RICHMOND, Va. – Concrete barriers were installed Wednesday morning around the statue of Confederate Gen. Robert E. Lee that has been ordered to be removed from a prominent avenue in Virginia's capital city, hours after demonstrators tore down a different Confederate monument.
Crews in Richmond began installing what appeared to be about 3-foot-tall (1-meter-tall) cement blocks along the sidewalk surrounding the statue on Monument Avenue, according to video obtained by news outlets. Gov. Ralph Northam announced earlier this month that the statue would be removed and placed in storage while its future was determined.
Lawsuits have been filed seeking to block the move.
The Virginia Department of General Services said it was erecting the barriers “to protect the safety of everyone speaking out to make their voices heard as well as the structure itself,” according to a statement from the agency.
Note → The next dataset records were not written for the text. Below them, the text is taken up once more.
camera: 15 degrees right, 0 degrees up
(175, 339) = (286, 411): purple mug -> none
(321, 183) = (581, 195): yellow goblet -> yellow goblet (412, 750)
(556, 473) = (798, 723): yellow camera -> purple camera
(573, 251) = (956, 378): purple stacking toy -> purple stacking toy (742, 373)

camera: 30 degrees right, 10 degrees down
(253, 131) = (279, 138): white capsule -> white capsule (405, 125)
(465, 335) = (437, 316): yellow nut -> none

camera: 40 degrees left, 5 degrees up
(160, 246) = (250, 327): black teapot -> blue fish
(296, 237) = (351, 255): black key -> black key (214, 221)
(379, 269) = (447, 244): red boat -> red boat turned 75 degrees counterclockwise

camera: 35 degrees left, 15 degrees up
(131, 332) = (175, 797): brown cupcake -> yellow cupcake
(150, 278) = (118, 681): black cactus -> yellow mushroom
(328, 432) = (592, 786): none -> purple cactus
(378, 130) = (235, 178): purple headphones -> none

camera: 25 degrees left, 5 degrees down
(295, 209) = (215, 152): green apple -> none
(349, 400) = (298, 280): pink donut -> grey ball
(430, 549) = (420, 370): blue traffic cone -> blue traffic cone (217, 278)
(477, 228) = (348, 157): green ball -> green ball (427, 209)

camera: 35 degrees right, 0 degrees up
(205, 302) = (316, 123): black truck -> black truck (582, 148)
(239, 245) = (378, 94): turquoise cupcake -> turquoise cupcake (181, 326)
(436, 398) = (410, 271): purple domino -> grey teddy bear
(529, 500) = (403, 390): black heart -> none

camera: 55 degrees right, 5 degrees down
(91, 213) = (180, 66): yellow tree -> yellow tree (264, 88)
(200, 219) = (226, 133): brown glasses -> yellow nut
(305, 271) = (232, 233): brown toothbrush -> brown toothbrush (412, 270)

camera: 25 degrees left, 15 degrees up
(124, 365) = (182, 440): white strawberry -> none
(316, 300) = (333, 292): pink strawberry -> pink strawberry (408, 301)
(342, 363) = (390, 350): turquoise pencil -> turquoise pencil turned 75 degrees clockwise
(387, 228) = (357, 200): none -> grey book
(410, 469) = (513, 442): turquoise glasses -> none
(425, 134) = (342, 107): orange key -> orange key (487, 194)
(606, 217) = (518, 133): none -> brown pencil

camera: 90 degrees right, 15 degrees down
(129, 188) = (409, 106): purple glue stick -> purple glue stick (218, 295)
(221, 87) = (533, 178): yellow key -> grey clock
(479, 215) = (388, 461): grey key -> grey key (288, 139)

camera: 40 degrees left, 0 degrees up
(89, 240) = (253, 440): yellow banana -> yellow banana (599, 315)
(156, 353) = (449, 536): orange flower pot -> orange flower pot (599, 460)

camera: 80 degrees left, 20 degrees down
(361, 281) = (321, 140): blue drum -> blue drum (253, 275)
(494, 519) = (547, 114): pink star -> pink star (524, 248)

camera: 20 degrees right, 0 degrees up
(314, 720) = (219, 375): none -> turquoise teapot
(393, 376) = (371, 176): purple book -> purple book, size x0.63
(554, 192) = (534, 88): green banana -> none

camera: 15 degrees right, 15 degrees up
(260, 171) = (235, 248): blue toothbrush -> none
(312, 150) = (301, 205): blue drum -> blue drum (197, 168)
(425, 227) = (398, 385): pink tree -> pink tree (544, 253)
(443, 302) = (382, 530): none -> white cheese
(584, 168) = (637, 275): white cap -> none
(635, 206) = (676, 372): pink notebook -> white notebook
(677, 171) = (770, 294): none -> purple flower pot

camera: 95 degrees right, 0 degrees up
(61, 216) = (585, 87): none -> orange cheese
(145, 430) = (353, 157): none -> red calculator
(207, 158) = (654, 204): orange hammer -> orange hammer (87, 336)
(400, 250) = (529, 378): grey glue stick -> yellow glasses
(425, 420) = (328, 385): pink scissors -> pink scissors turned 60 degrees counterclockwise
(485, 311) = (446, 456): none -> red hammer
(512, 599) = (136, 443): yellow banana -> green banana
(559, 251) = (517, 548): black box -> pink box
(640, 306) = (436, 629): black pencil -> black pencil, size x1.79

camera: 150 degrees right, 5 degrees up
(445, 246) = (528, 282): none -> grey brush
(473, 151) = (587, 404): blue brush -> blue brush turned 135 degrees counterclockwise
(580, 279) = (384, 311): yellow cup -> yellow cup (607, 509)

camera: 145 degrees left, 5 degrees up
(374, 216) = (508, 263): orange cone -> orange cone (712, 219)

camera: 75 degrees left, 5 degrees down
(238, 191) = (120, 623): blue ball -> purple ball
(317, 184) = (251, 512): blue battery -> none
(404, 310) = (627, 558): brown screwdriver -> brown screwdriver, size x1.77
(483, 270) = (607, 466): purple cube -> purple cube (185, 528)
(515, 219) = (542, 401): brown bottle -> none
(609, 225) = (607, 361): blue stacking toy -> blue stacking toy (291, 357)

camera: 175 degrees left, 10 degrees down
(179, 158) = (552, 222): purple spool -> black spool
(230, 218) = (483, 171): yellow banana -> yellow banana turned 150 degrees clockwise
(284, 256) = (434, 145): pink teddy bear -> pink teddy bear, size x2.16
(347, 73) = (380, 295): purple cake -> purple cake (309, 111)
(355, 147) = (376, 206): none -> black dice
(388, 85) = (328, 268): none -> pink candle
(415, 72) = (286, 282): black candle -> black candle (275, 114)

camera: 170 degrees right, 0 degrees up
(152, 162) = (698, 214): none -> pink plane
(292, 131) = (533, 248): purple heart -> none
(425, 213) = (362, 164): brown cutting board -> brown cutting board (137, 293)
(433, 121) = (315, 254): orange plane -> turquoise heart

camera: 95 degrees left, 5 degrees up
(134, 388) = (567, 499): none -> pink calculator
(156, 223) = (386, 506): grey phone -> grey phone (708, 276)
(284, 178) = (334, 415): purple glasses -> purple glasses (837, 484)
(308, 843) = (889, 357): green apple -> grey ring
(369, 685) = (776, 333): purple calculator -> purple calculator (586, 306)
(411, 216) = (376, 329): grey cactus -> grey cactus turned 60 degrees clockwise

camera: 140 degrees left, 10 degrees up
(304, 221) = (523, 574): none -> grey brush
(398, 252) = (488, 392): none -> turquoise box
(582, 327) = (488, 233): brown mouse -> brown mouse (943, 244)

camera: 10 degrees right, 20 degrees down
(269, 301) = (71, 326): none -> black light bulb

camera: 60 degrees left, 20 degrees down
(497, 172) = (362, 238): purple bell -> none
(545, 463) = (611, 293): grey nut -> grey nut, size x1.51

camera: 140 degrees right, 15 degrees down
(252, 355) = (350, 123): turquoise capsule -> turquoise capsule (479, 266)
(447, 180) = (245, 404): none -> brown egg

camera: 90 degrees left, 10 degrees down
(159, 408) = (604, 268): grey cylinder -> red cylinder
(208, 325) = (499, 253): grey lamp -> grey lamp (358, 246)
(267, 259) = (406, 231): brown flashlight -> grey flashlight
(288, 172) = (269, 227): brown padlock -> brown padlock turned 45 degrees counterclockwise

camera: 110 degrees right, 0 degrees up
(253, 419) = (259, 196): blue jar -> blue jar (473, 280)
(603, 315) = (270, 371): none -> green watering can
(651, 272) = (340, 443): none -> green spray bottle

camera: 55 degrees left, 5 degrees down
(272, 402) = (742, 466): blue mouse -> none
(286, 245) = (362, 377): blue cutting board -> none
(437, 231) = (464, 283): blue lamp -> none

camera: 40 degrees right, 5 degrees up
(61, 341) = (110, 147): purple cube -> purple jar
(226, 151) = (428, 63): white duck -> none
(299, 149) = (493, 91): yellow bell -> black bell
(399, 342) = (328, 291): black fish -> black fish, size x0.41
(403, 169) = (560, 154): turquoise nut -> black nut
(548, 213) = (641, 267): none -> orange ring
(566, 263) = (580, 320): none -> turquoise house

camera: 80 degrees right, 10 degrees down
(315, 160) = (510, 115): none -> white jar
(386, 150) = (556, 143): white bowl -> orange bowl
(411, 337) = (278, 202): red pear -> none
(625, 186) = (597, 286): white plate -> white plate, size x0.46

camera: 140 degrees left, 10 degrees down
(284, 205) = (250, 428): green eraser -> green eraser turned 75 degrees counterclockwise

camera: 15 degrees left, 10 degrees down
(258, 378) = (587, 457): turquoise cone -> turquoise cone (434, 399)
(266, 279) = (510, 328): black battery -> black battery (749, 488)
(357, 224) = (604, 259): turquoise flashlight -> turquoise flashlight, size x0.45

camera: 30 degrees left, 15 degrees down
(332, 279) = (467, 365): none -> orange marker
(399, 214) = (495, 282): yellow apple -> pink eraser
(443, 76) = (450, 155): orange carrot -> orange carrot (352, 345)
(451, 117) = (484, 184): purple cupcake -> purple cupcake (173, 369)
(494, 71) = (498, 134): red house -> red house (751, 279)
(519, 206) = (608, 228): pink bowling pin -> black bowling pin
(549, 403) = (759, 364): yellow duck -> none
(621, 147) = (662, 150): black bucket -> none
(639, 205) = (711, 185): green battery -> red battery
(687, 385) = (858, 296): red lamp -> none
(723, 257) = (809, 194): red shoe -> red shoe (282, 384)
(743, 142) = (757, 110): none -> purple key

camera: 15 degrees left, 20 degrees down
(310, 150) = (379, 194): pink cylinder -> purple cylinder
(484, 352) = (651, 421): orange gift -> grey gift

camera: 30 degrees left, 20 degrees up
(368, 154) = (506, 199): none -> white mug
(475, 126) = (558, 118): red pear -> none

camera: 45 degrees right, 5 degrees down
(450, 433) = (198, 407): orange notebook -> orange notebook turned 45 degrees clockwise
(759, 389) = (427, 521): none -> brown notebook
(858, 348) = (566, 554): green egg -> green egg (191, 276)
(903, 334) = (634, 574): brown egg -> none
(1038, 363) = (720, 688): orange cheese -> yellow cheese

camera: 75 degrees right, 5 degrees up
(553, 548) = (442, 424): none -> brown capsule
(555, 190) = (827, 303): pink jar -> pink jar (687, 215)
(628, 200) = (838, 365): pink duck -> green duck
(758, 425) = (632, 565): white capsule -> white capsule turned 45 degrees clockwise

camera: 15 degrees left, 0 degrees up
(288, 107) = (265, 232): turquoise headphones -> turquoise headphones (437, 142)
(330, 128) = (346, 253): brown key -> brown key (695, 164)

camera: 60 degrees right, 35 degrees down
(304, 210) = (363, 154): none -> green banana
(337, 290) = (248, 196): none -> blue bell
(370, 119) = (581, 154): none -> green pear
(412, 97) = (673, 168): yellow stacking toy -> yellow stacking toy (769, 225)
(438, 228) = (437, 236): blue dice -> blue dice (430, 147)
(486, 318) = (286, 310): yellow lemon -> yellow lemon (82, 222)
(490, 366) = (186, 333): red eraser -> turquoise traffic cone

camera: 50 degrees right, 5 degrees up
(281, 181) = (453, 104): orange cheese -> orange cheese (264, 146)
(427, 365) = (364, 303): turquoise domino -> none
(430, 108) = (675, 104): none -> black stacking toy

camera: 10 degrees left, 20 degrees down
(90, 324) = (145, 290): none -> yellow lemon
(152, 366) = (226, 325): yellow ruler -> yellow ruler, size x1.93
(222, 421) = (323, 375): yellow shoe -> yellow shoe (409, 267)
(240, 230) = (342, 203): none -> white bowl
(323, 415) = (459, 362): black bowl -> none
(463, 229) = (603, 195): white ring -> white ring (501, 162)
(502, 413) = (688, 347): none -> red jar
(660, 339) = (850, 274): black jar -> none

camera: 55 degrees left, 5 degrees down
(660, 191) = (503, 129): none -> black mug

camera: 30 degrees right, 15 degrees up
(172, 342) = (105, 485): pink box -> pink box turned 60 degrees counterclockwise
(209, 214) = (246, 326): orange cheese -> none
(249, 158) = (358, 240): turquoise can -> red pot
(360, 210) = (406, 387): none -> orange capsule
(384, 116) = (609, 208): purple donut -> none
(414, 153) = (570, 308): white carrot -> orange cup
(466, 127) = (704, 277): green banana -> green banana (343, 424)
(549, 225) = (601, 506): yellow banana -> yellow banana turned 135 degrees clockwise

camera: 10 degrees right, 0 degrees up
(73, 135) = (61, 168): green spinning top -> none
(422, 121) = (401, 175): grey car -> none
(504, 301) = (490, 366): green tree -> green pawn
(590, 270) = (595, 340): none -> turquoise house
The Lee statue, along with other monuments along the avenue and throughout the city, have been rallying points and sites of clashes with police during demonstrations that began more than two weeks ago following the death of George Floyd, a black man who died after a white Minneapolis police officer pressed a knee into his neck while he pleaded for air.
The addition of the barriers comes shortly after demonstrators in Richmond tore down another Confederate statue in the city Tuesday night, news outlets reported.
The Howitzers Monument located near Virginia Commonwealth University’s Monroe Park campus was toppled after protesters who spent the night marching in the rain used a rope to pull it down from its pedestal. The paint-splattered statue was seen face down on the ground as the rain continued overnight in Virginia’s capital city, according to a video from the Richmond Times-Dispatch.
It's the third Confederate statue, and the fourth monument, to be torn down by demonstrators in Virginia.
Protesters in Richmond started their march Tuesday night advocating for the removal of all Confederate statues, establishing a civilian review board over police actions and defunding the police, among other things, the Richmond Times-Dispatch reported.
Before its toppling, the Howitzers Monument showed a Confederate artilleryman standing in front of a gun. It was erected in 1892 to memorialize the city’s Civil War artillery unit, according to the Encyclopedia of Virginia.